What is expected → Find the line containing "6: 829946 -> 961000", then return it and every line after it through the end of the records, exactly. Leave out pictures.

════

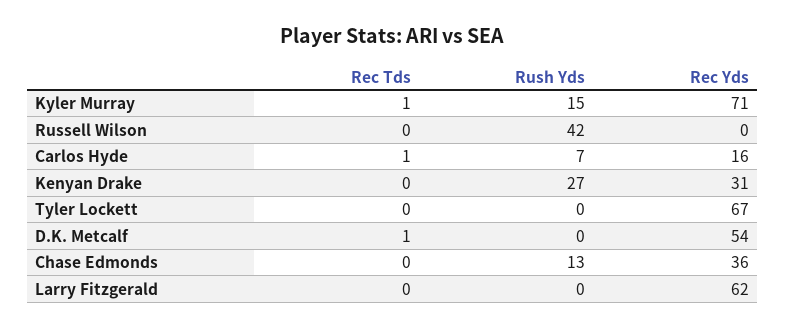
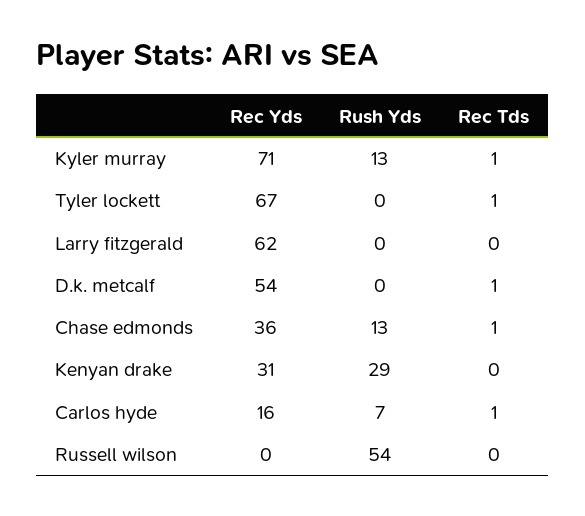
Rush Yds, Kyler Murray: 15 -> 13
Rush Yds, Russell Wilson: 42 -> 54
Rush Yds, Kenyan Drake: 27 -> 29
Rec Tds, Tyler Lockett: 0 -> 1
Rec Tds, Chase Edmonds: 0 -> 1

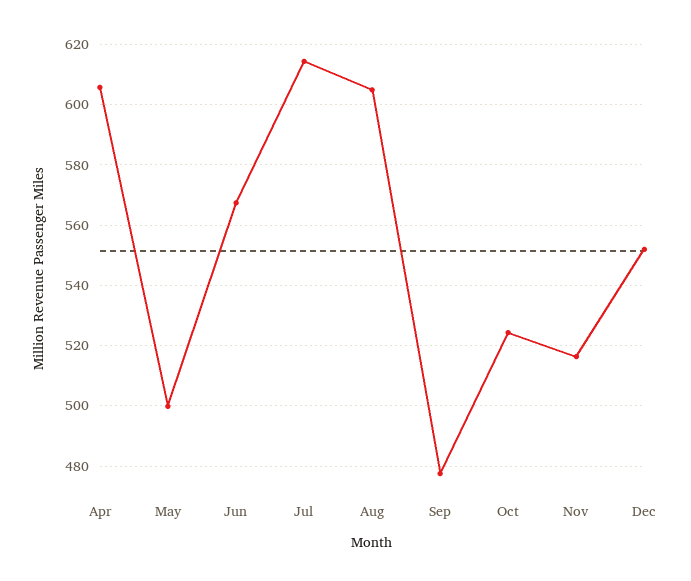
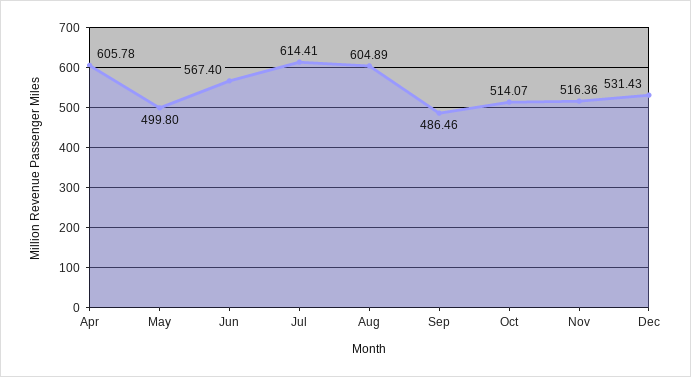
Sep: 478 -> 486.46
Oct: 524 -> 514.07
Dec: 552 -> 531.43

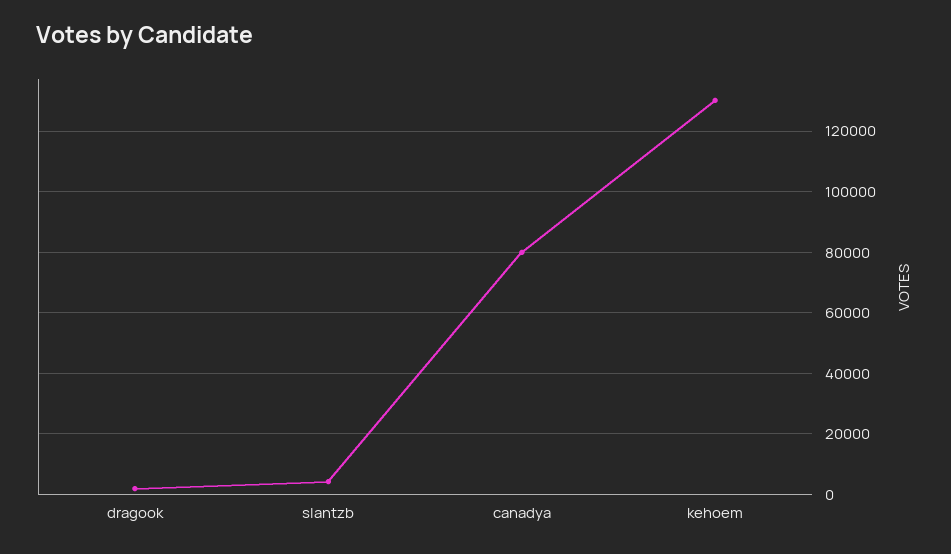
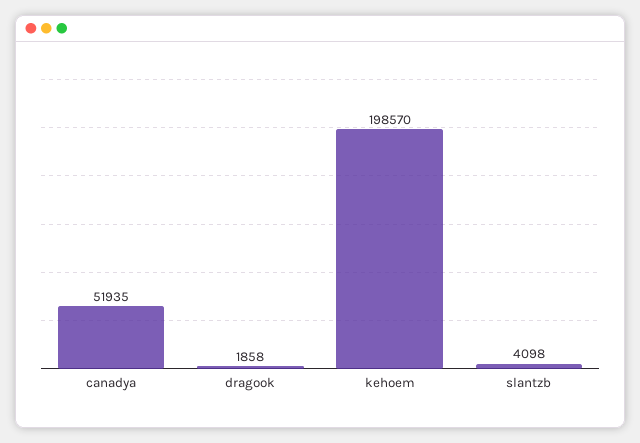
canadya: 80000 -> 51935
kehoem: 130000 -> 198570

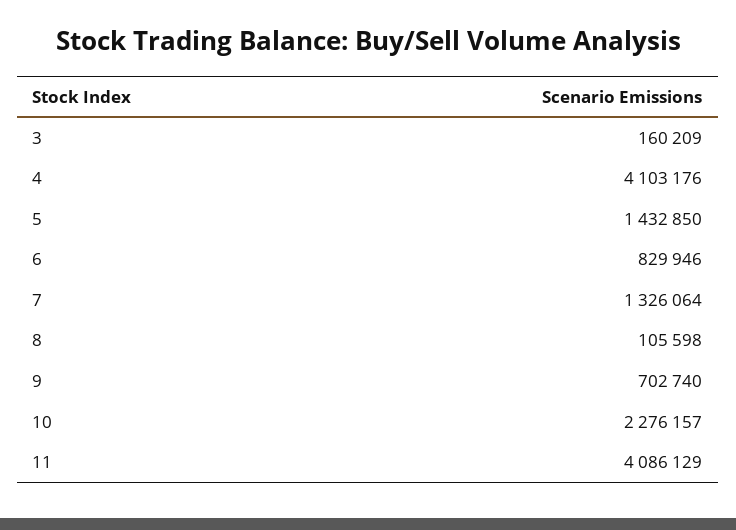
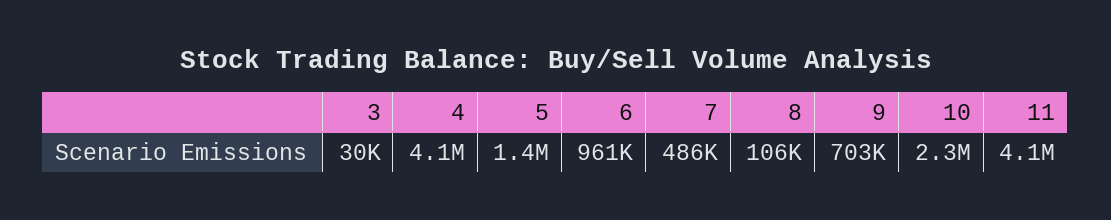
3: 160209 -> 30000
6: 829946 -> 961000
7: 1326064 -> 486000

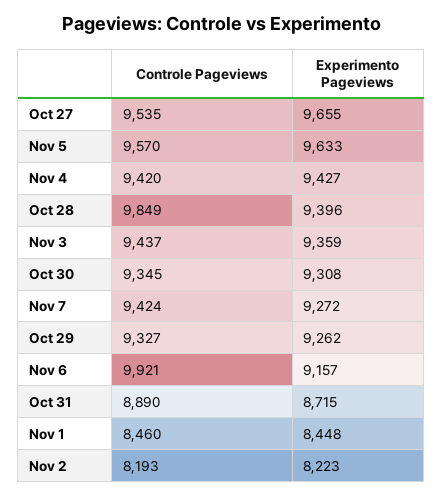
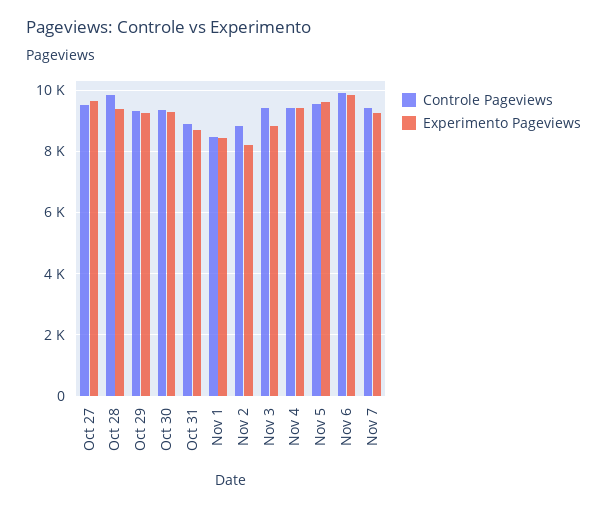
Experimento Pageviews, Nov 3: 9359 -> 8800
Experimento Pageviews, Nov 6: 9157 -> 9800
Controle Pageviews, Nov 2: 8193 -> 8800

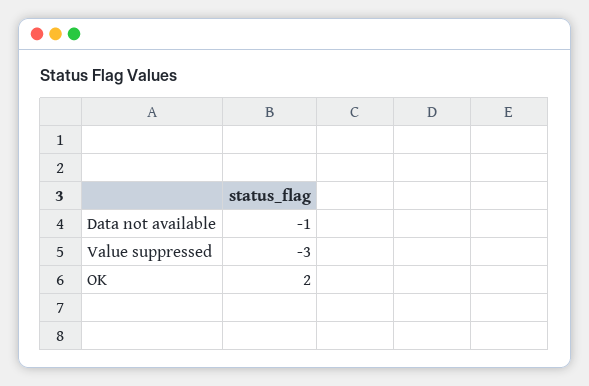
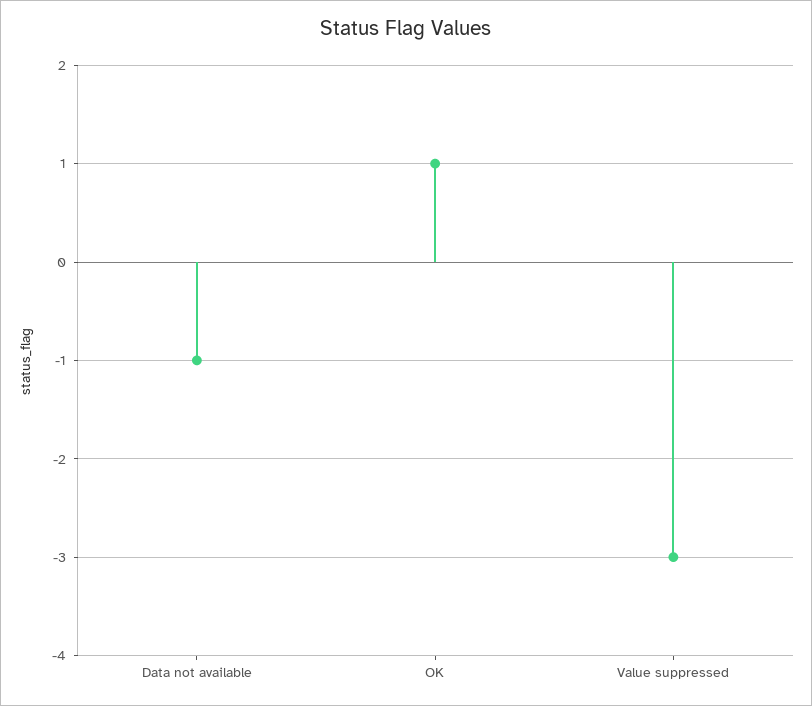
OK: 2 -> 1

════

Solution below →
6: 829946 -> 961000
7: 1326064 -> 486000

Experimento Pageviews, Nov 3: 9359 -> 8800
Experimento Pageviews, Nov 6: 9157 -> 9800
Controle Pageviews, Nov 2: 8193 -> 8800

OK: 2 -> 1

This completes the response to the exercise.